Just then there appeared a woman with a spirit that had crippled her for eighteen years. She was bent over and was quite unable to stand up straight. When Jesus saw her, he called her over and said, “Woman, you are set free from your ailment.” — Luke 13:11-12
The House health care plan would leave nearly 24 million people without health insurance; the proposed Senate plan “only” 22 million. The numbers are so staggering we lose sight of their meaning, but consider the Research Triangle Region (Raleigh-Durham-Chapel Hill) has an estimated population of 2 million. That’s how many people represent the difference between the House bill and the Senate bill. Assessing the Senate bill, we find that of those 22 million left uninsured, 1.3 million of them are in North Carolina (slightly larger than Mecklenburg Co.) and 2,300 of those are children (roughly the size of a large high school).

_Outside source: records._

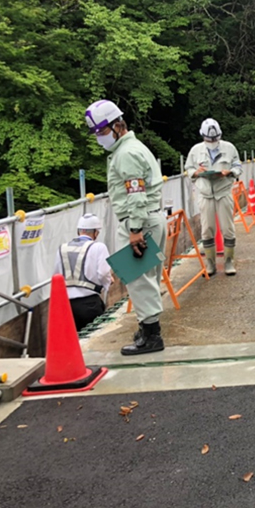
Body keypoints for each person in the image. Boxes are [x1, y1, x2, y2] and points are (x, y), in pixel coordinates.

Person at [85, 99, 166, 356]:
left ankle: (152, 336)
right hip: (147, 219)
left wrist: (134, 230)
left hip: (139, 222)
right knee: (145, 278)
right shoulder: (130, 148)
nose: (99, 138)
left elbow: (136, 194)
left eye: (102, 131)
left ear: (118, 126)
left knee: (139, 280)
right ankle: (147, 328)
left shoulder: (126, 153)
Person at [185, 119, 243, 276]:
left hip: (223, 191)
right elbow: (188, 168)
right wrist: (197, 172)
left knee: (228, 228)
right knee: (207, 229)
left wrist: (229, 172)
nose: (212, 142)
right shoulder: (196, 150)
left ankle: (229, 261)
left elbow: (238, 166)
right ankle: (210, 263)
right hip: (205, 193)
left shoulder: (229, 148)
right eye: (209, 139)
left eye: (215, 139)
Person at [53, 213, 112, 331]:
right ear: (96, 232)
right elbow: (103, 273)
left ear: (78, 230)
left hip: (67, 306)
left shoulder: (62, 248)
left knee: (75, 343)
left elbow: (57, 276)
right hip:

The numbers, even when we make them fathomable, are not the real story. The real story is taking $800 billion dollars from Medicaid to fund an $800-billion-dollar tax cut for high income Americans. Nearly half of Medicaid enrollees are children, 65% of nursing home residents receive Medicaid, and almost half of Medicaid dollars go to the elderly and disabled. In essence, people who earn roughly $12,000 will lose Medicaid coverage because people who earn $200,000 or more will no longer pay a 3.8% tax on their investment income. Note, that’s investment income, not all income. Just 3.8% on investments.

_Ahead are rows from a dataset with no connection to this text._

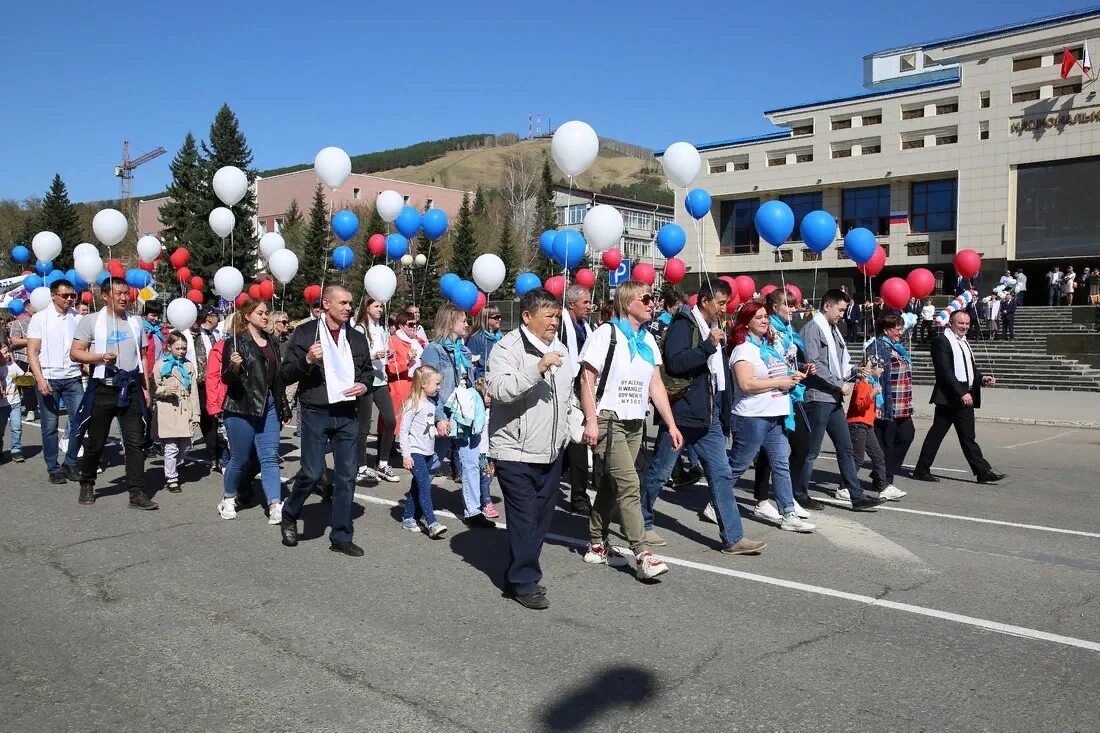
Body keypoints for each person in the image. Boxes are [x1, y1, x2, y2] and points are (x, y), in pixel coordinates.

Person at [638, 279, 767, 555]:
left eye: (726, 304)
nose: (723, 309)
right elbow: (676, 362)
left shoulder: (713, 328)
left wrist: (723, 412)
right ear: (705, 301)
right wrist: (707, 346)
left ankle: (733, 538)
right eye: (720, 303)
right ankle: (641, 522)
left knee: (720, 475)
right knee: (660, 473)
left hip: (707, 418)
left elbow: (719, 377)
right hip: (683, 415)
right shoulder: (684, 323)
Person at [578, 280, 678, 579]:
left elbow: (656, 385)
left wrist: (671, 423)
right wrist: (592, 420)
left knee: (612, 484)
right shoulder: (606, 334)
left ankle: (596, 543)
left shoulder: (647, 341)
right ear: (627, 302)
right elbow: (587, 378)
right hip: (609, 419)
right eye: (645, 298)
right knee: (630, 484)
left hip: (635, 421)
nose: (652, 303)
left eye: (653, 298)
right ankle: (642, 553)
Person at [486, 288, 573, 610]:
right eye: (548, 315)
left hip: (551, 449)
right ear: (527, 317)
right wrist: (536, 369)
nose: (555, 321)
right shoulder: (506, 348)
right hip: (514, 449)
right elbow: (500, 390)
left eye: (557, 315)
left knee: (540, 519)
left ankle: (519, 572)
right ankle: (525, 581)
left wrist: (576, 426)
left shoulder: (561, 348)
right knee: (524, 517)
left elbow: (567, 397)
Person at [279, 286, 372, 556]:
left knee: (346, 476)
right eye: (342, 302)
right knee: (310, 472)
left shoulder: (356, 337)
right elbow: (285, 374)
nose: (348, 307)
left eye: (350, 303)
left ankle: (341, 535)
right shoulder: (306, 333)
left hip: (346, 414)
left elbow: (366, 372)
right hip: (315, 412)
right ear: (327, 304)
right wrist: (307, 360)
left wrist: (364, 386)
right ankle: (290, 513)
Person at [727, 301, 816, 532]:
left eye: (765, 316)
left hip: (775, 415)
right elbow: (746, 384)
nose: (765, 321)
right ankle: (715, 501)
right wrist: (779, 382)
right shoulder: (743, 349)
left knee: (781, 464)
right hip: (751, 417)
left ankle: (788, 513)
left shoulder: (767, 347)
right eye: (758, 317)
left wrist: (794, 375)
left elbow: (779, 374)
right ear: (746, 323)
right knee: (738, 465)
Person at [69, 279, 157, 510]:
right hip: (103, 388)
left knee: (135, 443)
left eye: (126, 293)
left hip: (131, 388)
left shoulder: (137, 322)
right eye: (118, 293)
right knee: (96, 442)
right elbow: (75, 353)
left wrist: (146, 388)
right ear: (106, 296)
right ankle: (87, 483)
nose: (124, 298)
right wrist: (100, 357)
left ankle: (137, 493)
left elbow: (143, 358)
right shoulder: (91, 320)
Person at [794, 289, 884, 510]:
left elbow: (838, 364)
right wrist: (840, 384)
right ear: (827, 306)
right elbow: (815, 365)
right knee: (811, 451)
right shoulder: (812, 330)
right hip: (817, 398)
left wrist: (856, 370)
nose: (843, 315)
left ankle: (856, 495)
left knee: (846, 448)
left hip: (831, 399)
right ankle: (798, 493)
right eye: (840, 310)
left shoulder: (833, 330)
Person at [218, 298, 290, 524]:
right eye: (260, 312)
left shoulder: (271, 342)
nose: (265, 316)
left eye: (267, 312)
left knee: (269, 457)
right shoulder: (236, 342)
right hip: (242, 406)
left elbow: (277, 378)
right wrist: (235, 366)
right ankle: (228, 498)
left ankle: (275, 504)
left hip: (268, 405)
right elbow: (227, 378)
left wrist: (283, 404)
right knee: (240, 458)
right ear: (248, 316)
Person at [912, 311, 1006, 484]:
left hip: (965, 395)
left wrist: (982, 378)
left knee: (968, 437)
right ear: (951, 323)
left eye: (967, 324)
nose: (964, 327)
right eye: (961, 323)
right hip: (949, 397)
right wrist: (961, 393)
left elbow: (969, 368)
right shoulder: (942, 342)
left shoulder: (963, 342)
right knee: (936, 435)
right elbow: (945, 372)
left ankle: (982, 471)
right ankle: (921, 469)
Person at [422, 304, 494, 528]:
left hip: (467, 415)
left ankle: (473, 512)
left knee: (471, 462)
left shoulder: (463, 350)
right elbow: (429, 386)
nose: (466, 324)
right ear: (450, 322)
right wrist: (439, 416)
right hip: (446, 414)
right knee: (433, 462)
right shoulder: (434, 350)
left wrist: (480, 395)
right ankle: (417, 503)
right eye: (463, 321)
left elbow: (466, 382)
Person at [748, 289, 815, 524]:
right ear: (774, 307)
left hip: (790, 392)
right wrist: (787, 374)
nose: (793, 309)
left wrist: (803, 368)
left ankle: (785, 499)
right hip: (775, 392)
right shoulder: (771, 330)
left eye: (795, 305)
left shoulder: (788, 331)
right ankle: (761, 500)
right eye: (788, 304)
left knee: (795, 446)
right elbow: (771, 360)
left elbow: (787, 359)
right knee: (748, 457)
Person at [26, 278, 84, 484]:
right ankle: (53, 467)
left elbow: (83, 349)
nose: (70, 299)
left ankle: (70, 462)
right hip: (49, 378)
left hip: (73, 378)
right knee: (49, 425)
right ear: (53, 295)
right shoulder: (40, 318)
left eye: (72, 295)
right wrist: (39, 379)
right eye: (65, 295)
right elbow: (32, 352)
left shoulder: (77, 318)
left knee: (80, 421)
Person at [864, 314, 915, 497]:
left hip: (902, 405)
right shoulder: (877, 347)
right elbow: (872, 376)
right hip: (886, 404)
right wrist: (878, 403)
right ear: (886, 330)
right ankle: (883, 483)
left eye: (901, 328)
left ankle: (882, 475)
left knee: (907, 435)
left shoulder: (897, 348)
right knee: (886, 443)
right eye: (897, 328)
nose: (901, 332)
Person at [399, 364, 448, 539]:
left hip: (428, 451)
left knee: (417, 486)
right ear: (424, 384)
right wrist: (406, 455)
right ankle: (432, 523)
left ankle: (408, 517)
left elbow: (427, 428)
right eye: (436, 384)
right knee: (425, 486)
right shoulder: (413, 404)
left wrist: (440, 431)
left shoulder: (431, 404)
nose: (439, 387)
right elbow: (404, 431)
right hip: (415, 452)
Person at [558, 284, 595, 516]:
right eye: (586, 303)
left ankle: (579, 496)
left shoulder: (585, 327)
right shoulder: (561, 326)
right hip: (564, 390)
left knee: (578, 443)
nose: (590, 307)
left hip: (582, 390)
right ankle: (578, 496)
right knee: (573, 443)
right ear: (571, 304)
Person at [353, 297, 397, 483]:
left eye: (382, 306)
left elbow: (384, 351)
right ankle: (361, 466)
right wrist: (372, 356)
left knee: (390, 421)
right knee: (363, 425)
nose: (380, 309)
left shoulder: (382, 328)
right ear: (367, 307)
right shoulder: (359, 328)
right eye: (376, 306)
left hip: (381, 379)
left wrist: (388, 354)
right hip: (366, 380)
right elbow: (355, 356)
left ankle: (382, 463)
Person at [153, 331, 200, 494]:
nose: (181, 351)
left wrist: (196, 414)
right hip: (168, 409)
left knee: (186, 444)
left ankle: (173, 465)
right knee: (171, 446)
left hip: (185, 407)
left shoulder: (189, 365)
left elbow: (194, 391)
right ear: (168, 347)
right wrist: (166, 389)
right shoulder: (160, 365)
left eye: (184, 348)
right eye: (178, 348)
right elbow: (155, 388)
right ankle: (171, 478)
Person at [846, 353, 896, 497]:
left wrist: (875, 411)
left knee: (878, 455)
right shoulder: (863, 383)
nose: (882, 370)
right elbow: (859, 405)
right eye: (880, 367)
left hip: (867, 424)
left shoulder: (871, 383)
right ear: (871, 368)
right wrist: (872, 395)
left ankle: (883, 486)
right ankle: (844, 486)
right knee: (858, 458)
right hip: (857, 424)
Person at [387, 312, 425, 439]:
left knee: (411, 420)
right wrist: (407, 360)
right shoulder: (393, 341)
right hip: (399, 385)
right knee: (393, 420)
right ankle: (386, 449)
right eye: (410, 324)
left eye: (416, 324)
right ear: (401, 326)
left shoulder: (417, 342)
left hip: (415, 383)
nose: (414, 327)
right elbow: (391, 367)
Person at [0, 346, 24, 463]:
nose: (7, 355)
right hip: (2, 404)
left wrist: (28, 376)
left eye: (8, 352)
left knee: (17, 427)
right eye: (4, 353)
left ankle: (16, 450)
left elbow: (22, 377)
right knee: (0, 429)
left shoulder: (13, 366)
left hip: (15, 401)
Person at [466, 306, 503, 382]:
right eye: (496, 317)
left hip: (499, 379)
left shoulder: (501, 337)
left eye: (500, 316)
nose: (500, 319)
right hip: (482, 382)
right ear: (486, 319)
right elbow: (470, 364)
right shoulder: (475, 338)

The Old Testament prophets, echoed by Jesus, lament the accumulation of wealth on the backs of the poor. Or, in the words of another great religious leader: “A nation’s greatness is measured by how it treats its weakest members.”
If these health care proposals move forward, we can expect 200,000 preventable deaths over the next 10 years. Will you be one who dies unnecessarily? Or will you be one who keeps an extra 3.8% of your investment income? Given those choices, which one would you vote for?